The Good Friday Walk from Mousehole to Lamorna

To walk over to Lamorna for Good Friday has been a tradition in living memory. Certainly grandparents and great-grandparents remember descending on The Wink at Lamorna Cove. The Ramblers Association reckon the round trip to be 7 miles, 4.5 hrs and ‘wear good boots and take food and drink’; and they’re about right. They have a website with details and they go out via the coastal path and back across country: the route being Mousehole, Lamorna, The Kemyals, Paul.

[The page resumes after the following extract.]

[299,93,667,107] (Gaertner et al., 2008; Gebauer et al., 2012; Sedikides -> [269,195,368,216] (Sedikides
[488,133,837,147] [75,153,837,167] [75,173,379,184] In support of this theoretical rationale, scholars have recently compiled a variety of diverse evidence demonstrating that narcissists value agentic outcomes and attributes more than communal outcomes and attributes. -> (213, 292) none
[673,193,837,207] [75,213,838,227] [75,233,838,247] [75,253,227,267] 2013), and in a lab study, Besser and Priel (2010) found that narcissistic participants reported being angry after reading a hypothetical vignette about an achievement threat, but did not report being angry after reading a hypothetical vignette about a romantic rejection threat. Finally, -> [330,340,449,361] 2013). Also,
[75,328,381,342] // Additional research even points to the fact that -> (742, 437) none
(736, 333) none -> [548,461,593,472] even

Some people go to Lamorna via the field path and come back on the coast path. Some people go coastal path both ways, others do field path both ways. There is rough terrain and steep bits either way. It’s a beautiful walk though and Lamorna has a café (and public toilets). You can sit against the harbour wall and watch the waves while you eat your packed lunch, amble up to The Wink, the local pub, for a drink before the return walk. You’ll be sure to meet friends, it’s a real ‘locals’ day out.

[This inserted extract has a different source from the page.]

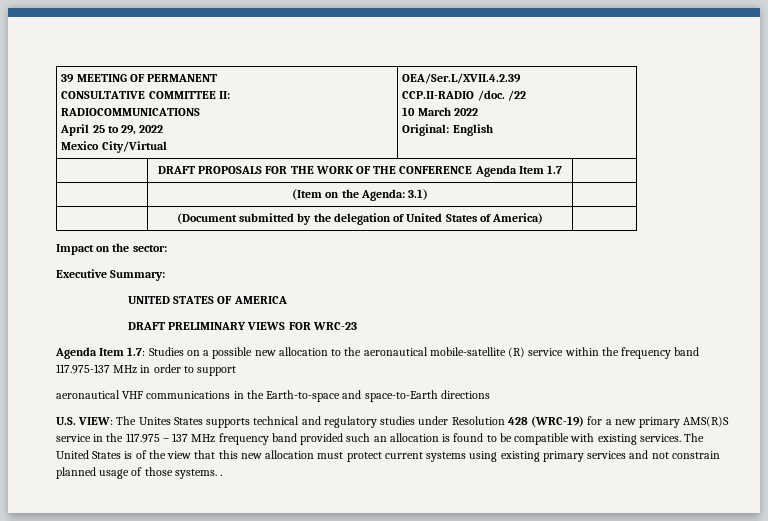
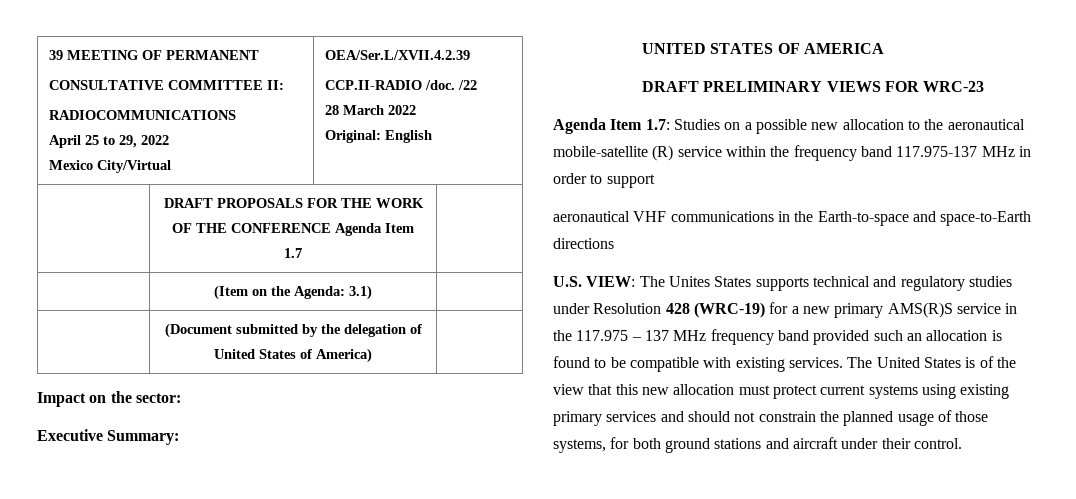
[402,107,416,116] 10 -> [325,105,340,115] 28
(649, 454) none -> [687,411,730,422] should
(720, 455) none -> [819,411,839,422] the
[174,469,223,479] systems. . -> [553,437,962,453] systems, for both ground stations and aircraft under their control.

On the coastal path there is a very very friendly Robin. Yes, a Robin Redbreast, he joins you for a while, hopping so tamely beside you. For two years he has been seen and the best thing to do is to say ‘Hello’ to him and walk on.

If you choose to be independent then you’ll be needing O/S Pathfinder Land’s End & Newlyn or O/S Explorer 7 Land’s End or equivalent.

Update: After the storms of winter 2013, walkers are advised to be extra vigilant on the coastal path and not to proceed if there are any signs of land-slip or cracking in the pathway.